Configure Java components.

In the Console window click the SSH link to open a second SSH session to your lab VM.

Install Java 8:

$ sudo apt-get install -yq openjdk-8-jdk
$ sudo update-alternatives --set java /usr/lib/jvm/java-8-openjdk-amd64/jre/bin/java

$ sudo apt-get install -yq maven


$ cd ~/data-science-on-gcp/10_realtime/chapter10

$ vi src/main/java/com/google/cloud/training/flights/FlightsMLService.java

Нужно указать PROJECT_ID

private static final String PROJECT = "cloud-training-demos";


$ mvn clean compile


Start the real-time simulation script

Switch back to the original SSH shell.

$ cd ~/data-science-on-gcp/04_streaming/simulate

// Configure virtualenv so that you can safely install Google Cloud Python modules:
$ virtualenv --python=python env

// Activate virtualenv
$ source ./env/bin/activate

$ pip install google-cloud-pubsub google-cloud-bigquery  google_compute_engine google-cloud-storage

// Create default application credentials:
$ gcloud auth application-default login


$ cd ~/data-science-on-gcp/04_streaming/simulate

$ export PROJECT_ID=$(gcloud info --format='value(config.project)')

// This script generates flight data events using the real flight data from 2015.
$ python ./simulate.py --project $PROJECT_ID --startTime '2015-01-01 06:00:00 UTC' --endTime '2015-01-03 00:00:00 UTC' --speedFactor=60


Start the real-time prediction service

In the second SSH session where you installed Java, make sure you are still in the correct directory:

$ cd ~/data-science-on-gcp/10_realtime/chapter10

Create the temporary Cloud Pub/Sub topic required by the prediction code:

$ gcloud pubsub topics create dataflow_temp

Replace the pom.xml with a working version:

$ export PROJECT_ID=$(gcloud info --format='value(config.project)')

$ export BUCKET=${PROJECT_ID}

$ gsutil cp gs://$BUCKET/flights/chapter10/java/pom.xml pom.xml


Now compile and deploy the prediction code to Cloud Dataflow:

$ mvn compile exec:java \
-Dexec.mainClass=com.google.cloud.training.flights.AddRealtimePrediction \
-Dexec.args="--realtime --speedupFactor=60 --maxNumWorkers=10 --autoscalingAlgorithm=THROUGHPUT_BASED --bucket=$BUCKET --project=$PROJECT_ID"    

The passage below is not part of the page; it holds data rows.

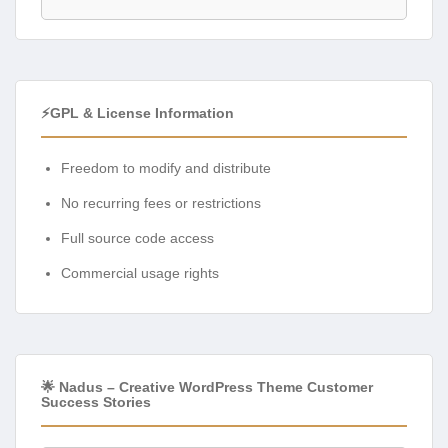
⚡GPL & License Information
Freedom to modify and distribute
No recurring fees or restrictions
Full source code access
Commercial usage rights
🌟 Nadus – Creative WordPress Theme Customer
Success Stories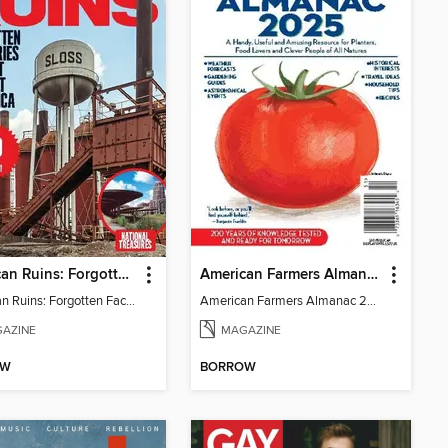
American Ruins: Forgotten Factories That Built America
American Farmers Almanac 2025
American Ruins: Forgotten Factories That Built America
American Farmers Almanac 2025
AZINE
MAGAZINE
OW
BORROW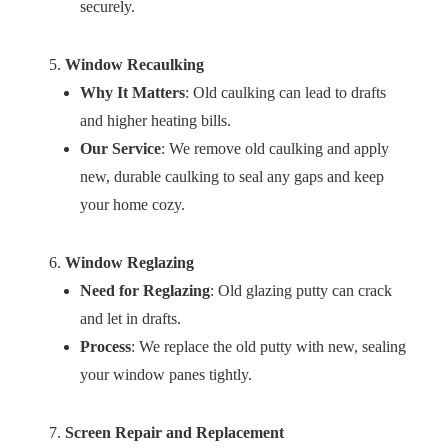
securely.
Window Recaulking
Why It Matters
: Old caulking can lead to drafts
and higher heating bills.
Our Service
: We remove old caulking and apply
new, durable caulking to seal any gaps and keep
your home cozy.
Window Reglazing
Need for Reglazing
: Old glazing putty can crack
and let in drafts.
Process
: We replace the old putty with new, sealing
your window panes tightly.
Screen Repair and Replacement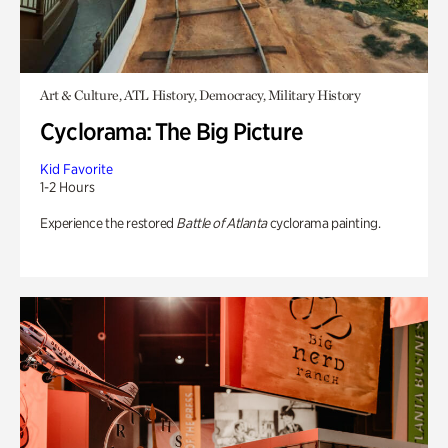
Art & Culture, ATL History, Democracy, Military History
Cyclorama: The Big Picture
Kid Favorite
1-2 Hours
Experience the restored
Battle of Atlanta
cyclorama painting.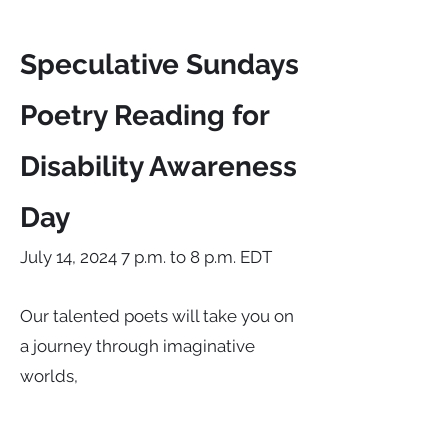
Speculative Sundays
Poetry Reading for
Disability Awareness
Day
July 14, 2024 7 p.m. to 8 p.m. EDT
Our talented poets will take you on
a journey through imaginative
worlds,
challenging perceptions and
celebrating diversity by exploring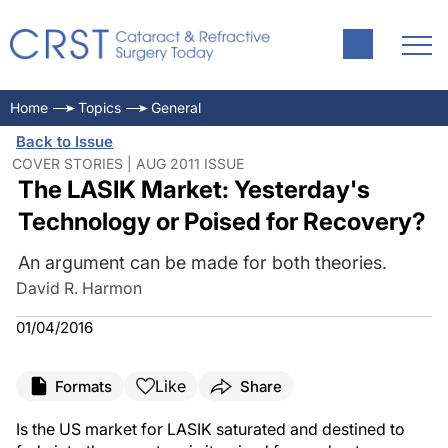
Home
Topics
General
Back to Issue
COVER STORIES | AUG 2011 ISSUE
The LASIK Market: Yesterday's
Technology or Poised for Recovery?
An argument can be made for both theories.
David R. Harmon
01/04/2016
Like
Formats
Share
Is the US market for LASIK saturated and destined to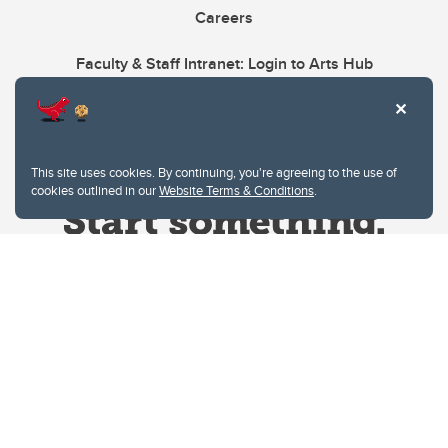
Careers
Faculty & Staff Intranet: Login to Arts Hub
This site uses cookies. By continuing, you're agreeing to the use of
cookies outlined in our
Website Terms & Conditions
.
Website Terms & Conditions
Privacy Policy
Website feedback
University of Calgary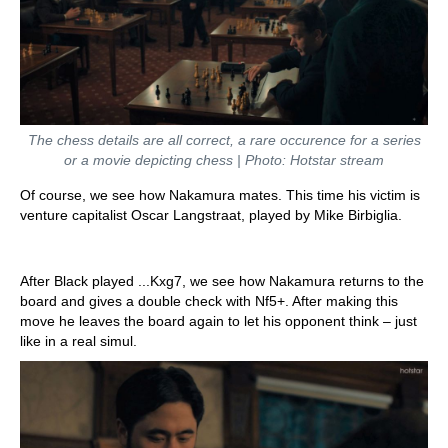
The chess details are all correct, a rare occurence for a series
or a movie depicting chess | Photo: Hotstar stream
Of course, we see how Nakamura mates. This time his victim is
venture capitalist Oscar Langstraat, played by Mike Birbiglia.
After Black played ...Kxg7, we see how Nakamura returns to the
board and gives a double check with Nf5+. After making this
move he leaves the board again to let his opponent think – just
like in a real simul.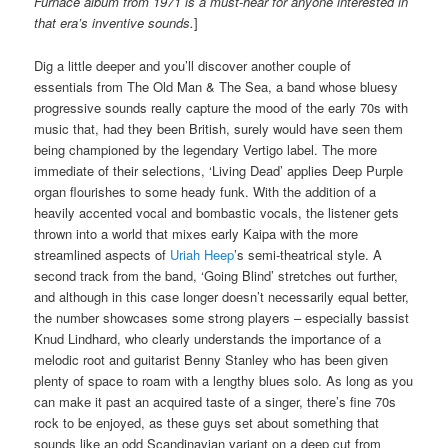
Furnace album from 1971 is a must-hear for anyone interested in
that era’s inventive sounds.
]
Dig a little deeper and you’ll discover another couple of
essentials from The Old Man & The Sea, a band whose bluesy
progressive sounds really capture the mood of the early 70s with
music that, had they been British, surely would have seen them
being championed by the legendary Vertigo label. The more
immediate of their selections, ‘Living Dead’ applies Deep Purple
organ flourishes to some heady funk. With the addition of a
heavily accented vocal and bombastic vocals, the listener gets
thrown into a world that mixes early Kaipa with the more
streamlined aspects of
Uriah Heep
’s semi-theatrical style. A
second track from the band, ‘Going Blind’ stretches out further,
and although in this case longer doesn’t necessarily equal better,
the number showcases some strong players – especially bassist
Knud Lindhard, who clearly understands the importance of a
melodic root and guitarist Benny Stanley who has been given
plenty of space to roam with a lengthy blues solo. As long as you
can make it past an acquired taste of a singer, there’s fine 70s
rock to be enjoyed, as these guys set about something that
sounds like an odd Scandinavian variant on a deep cut from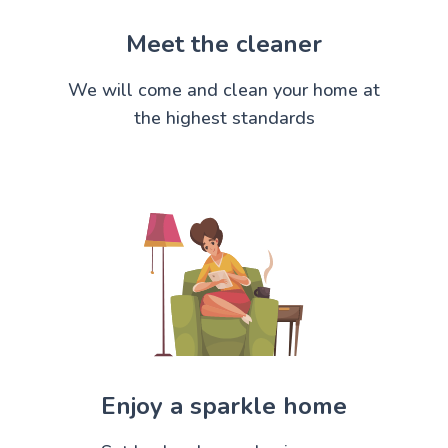
Meet the cleaner
We will come and clean your home at
the highest standards
Enjoy a sparkle home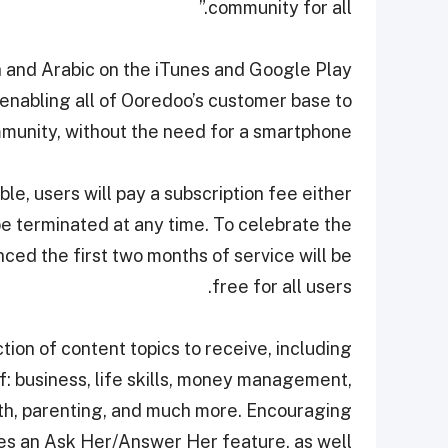
community for all.”
h and Arabic on the iTunes and Google Play
 enabling all of Ooredoo’s customer base to
munity, without the need for a smartphone.
ble, users will pay a subscription fee either
e terminated at any time. To celebrate the
ced the first two months of service will be
free for all users.
tion of content topics to receive, including
of: business, life skills, money management,
alth, parenting, and much more. Encouraging
des an Ask Her/Answer Her feature, as well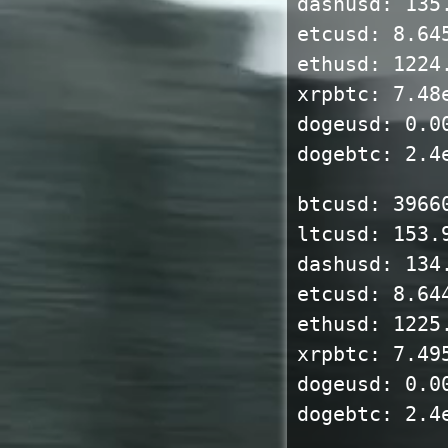
dashusd: 135
etcusd: 8.64
ethusd: 1224
xrpbtc: 7.48
dogeusd: 0.0
dogebtc: 2.4
btcusd: 3966
ltcusd: 153.
dashusd: 134
etcusd: 8.64
ethusd: 1225
xrpbtc: 7.49
dogeusd: 0.0
dogebtc: 2.4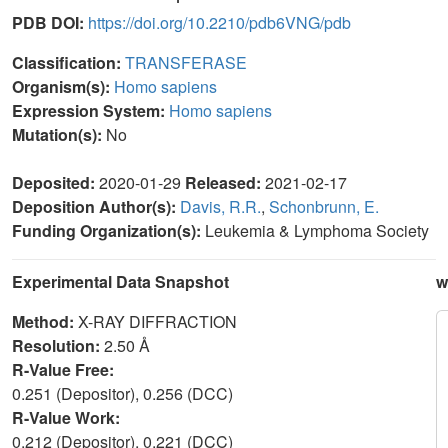
PDB DOI:
https://doi.org/10.2210/pdb6VNG/pdb
Classification:
TRANSFERASE
Organism(s):
Homo sapiens
Expression System:
Homo sapiens
Mutation(s):
No
Deposited:
2020-01-29
Released:
2021-02-17
Deposition Author(s):
Davis, R.R.
,
Schonbrunn, E.
Funding Organization(s):
Leukemia & Lymphoma Society
Experimental Data Snapshot
w
Method:
X-RAY DIFFRACTION
Resolution:
2.50 Å
R-Value Free:
0.251 (Depositor), 0.256 (DCC)
R-Value Work:
0.212 (Depositor), 0.221 (DCC)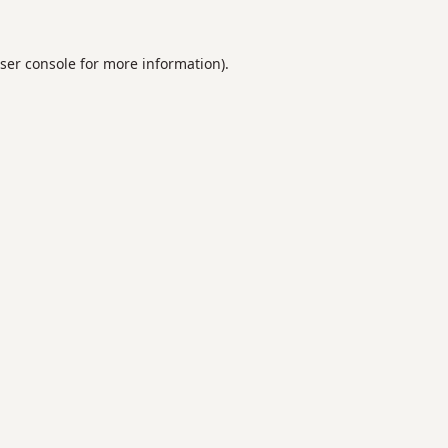
ser console
for more information).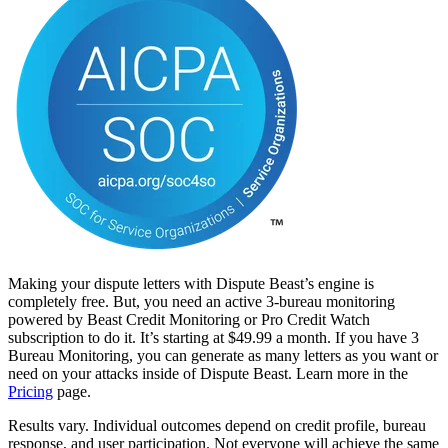
Making your dispute letters with Dispute Beast’s engine is
completely free. But, you need an active 3-bureau monitoring
powered by Beast Credit Monitoring or Pro Credit Watch
subscription to do it. It’s starting at $49.99 a month. If you have 3
Bureau Monitoring, you can generate as many letters as you want or
need on your attacks inside of Dispute Beast. Learn more in the
Pricing
page.
Results vary. Individual outcomes depend on credit profile, bureau
response, and user participation. Not everyone will achieve the same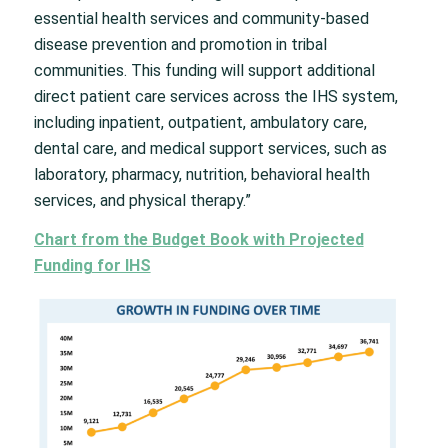
essential health services and community-based
disease prevention and promotion in tribal
communities. This funding will support additional
direct patient care services across the IHS system,
including inpatient, outpatient, ambulatory care,
dental care, and medical support services, such as
laboratory, pharmacy, nutrition, behavioral health
services, and physical therapy.”
Chart from the Budget Book with Projected
Funding for IHS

Google Cloud Console > Dataflow > job.

Once you see elements being written into Bigquery, continue to the next step. This will take a couple of minutes.

Cloud Console > BigQuery.

In the Query Editor, add the following query and click RUN QUERY:

SELECT * from flights.predictions ORDER by notify_time DESC LIMIT 5

If the query has an error (red check mark) wait a couple more minutes.

Once you start to see data being written into this BigQuery table, the real-time prediction service running on Cloud Dataflow is generating predictions in real-time using the flight data generated by the simulate.py script.